> **MATERIAL FOR THIS TASK**
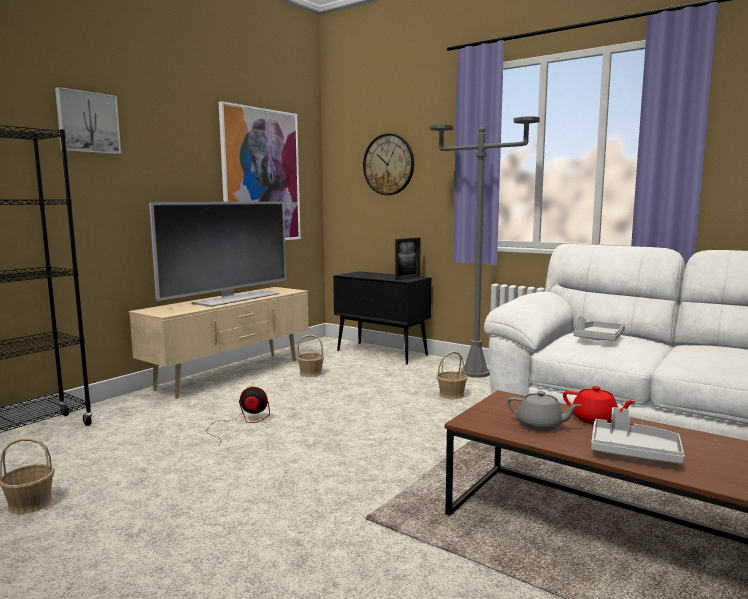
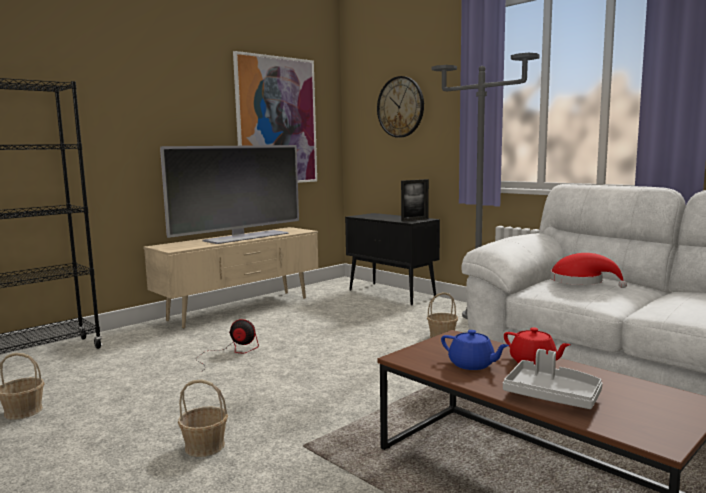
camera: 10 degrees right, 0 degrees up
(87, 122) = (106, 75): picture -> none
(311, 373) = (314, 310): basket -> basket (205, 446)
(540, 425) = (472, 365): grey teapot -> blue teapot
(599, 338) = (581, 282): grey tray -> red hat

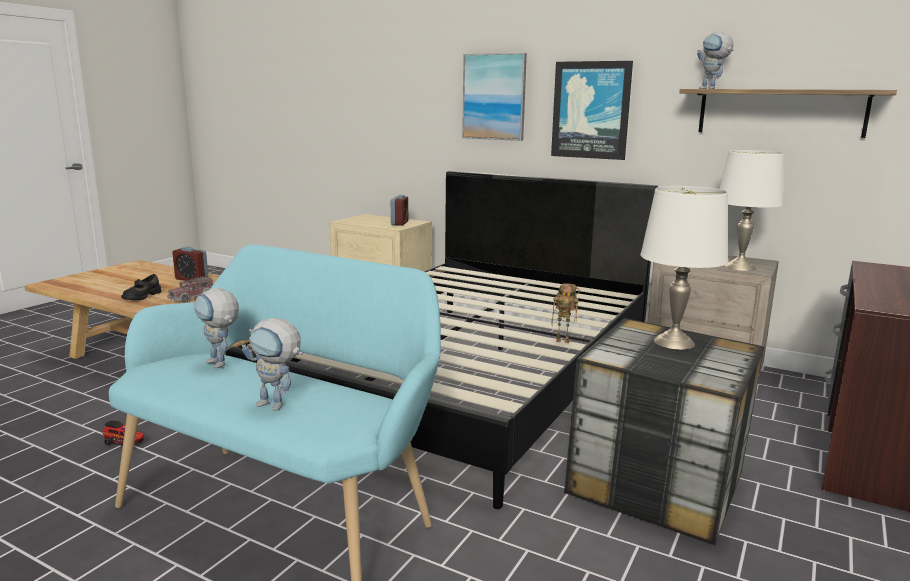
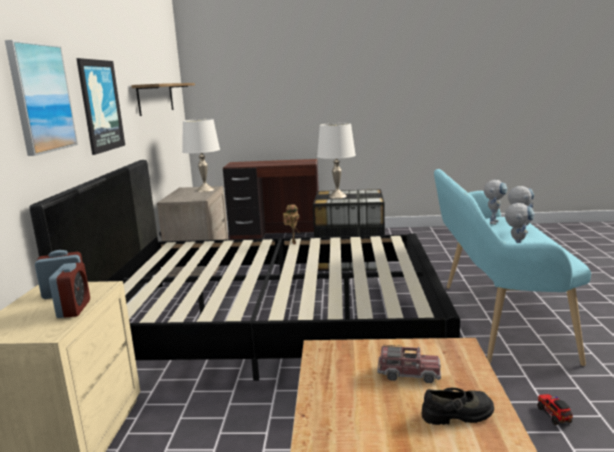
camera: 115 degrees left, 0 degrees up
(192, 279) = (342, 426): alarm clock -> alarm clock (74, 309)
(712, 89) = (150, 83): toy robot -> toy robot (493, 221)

...

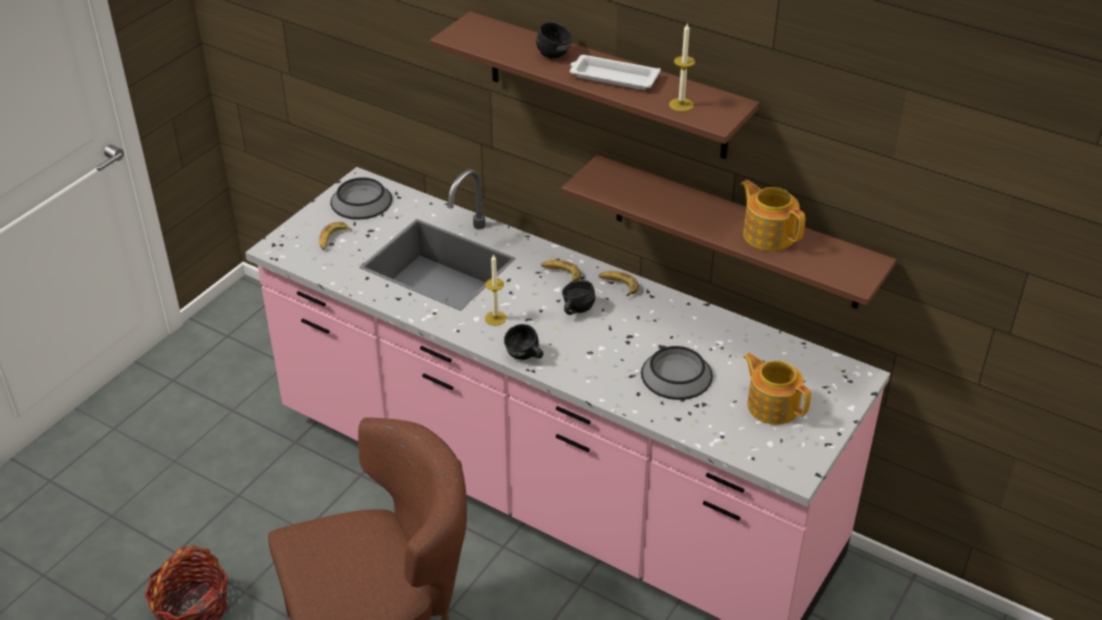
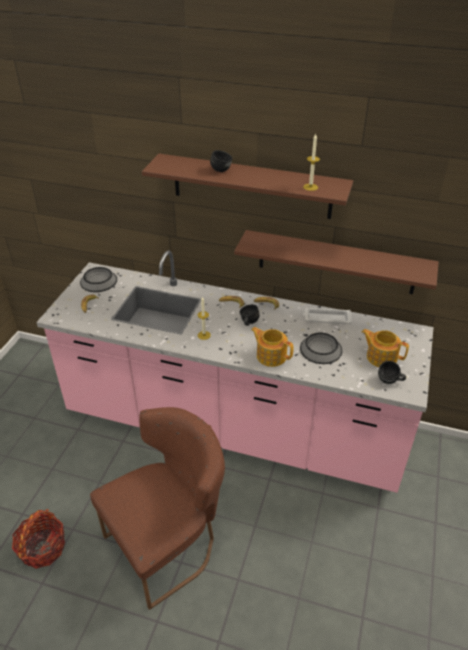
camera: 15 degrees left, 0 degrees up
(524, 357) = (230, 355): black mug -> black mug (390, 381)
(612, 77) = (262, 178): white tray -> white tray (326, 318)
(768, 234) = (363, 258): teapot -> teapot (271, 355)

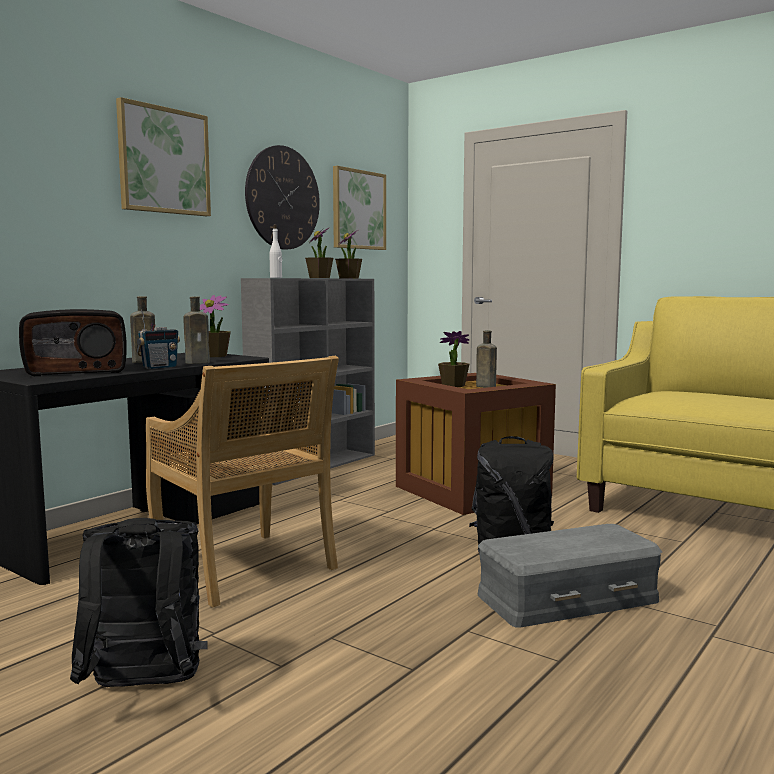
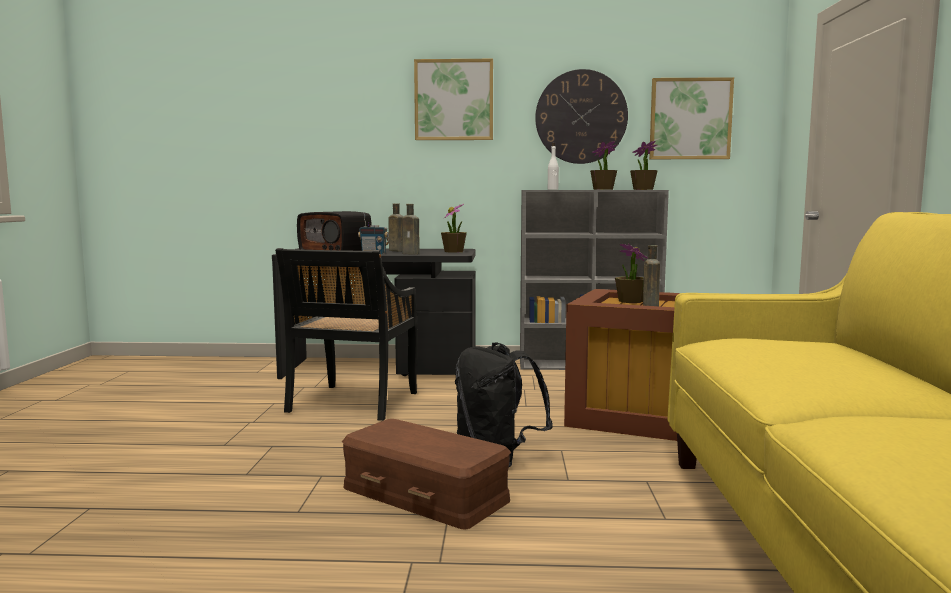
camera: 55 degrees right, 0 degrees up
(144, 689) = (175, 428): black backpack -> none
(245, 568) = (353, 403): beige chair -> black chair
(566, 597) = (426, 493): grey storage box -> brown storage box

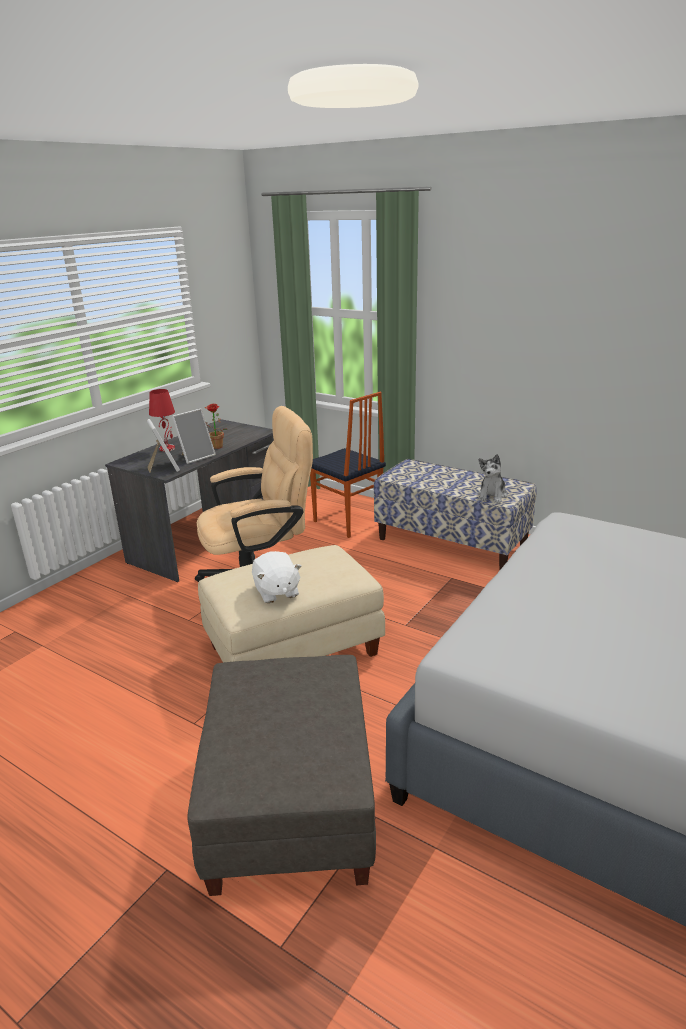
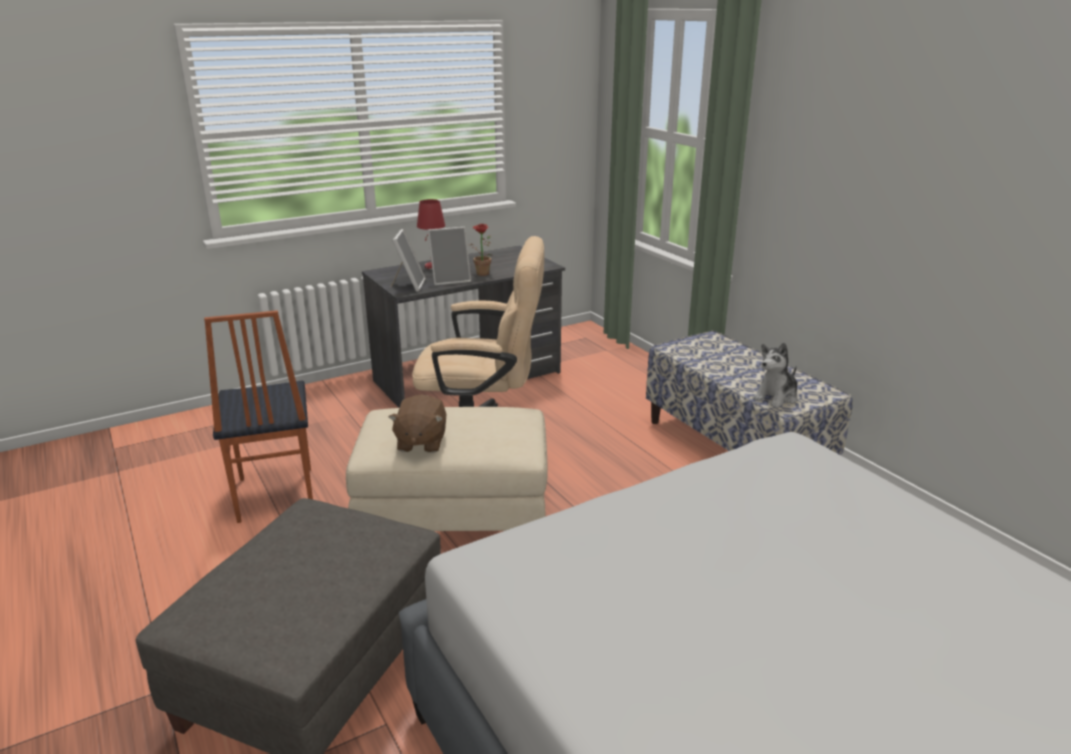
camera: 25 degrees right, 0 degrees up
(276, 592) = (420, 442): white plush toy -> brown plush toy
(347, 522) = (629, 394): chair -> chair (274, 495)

> **PROBLEM REQUIREMENTS**
Find the string "right" in the lines above and count those lines. Give only that count.

> **TASK RESULT**
3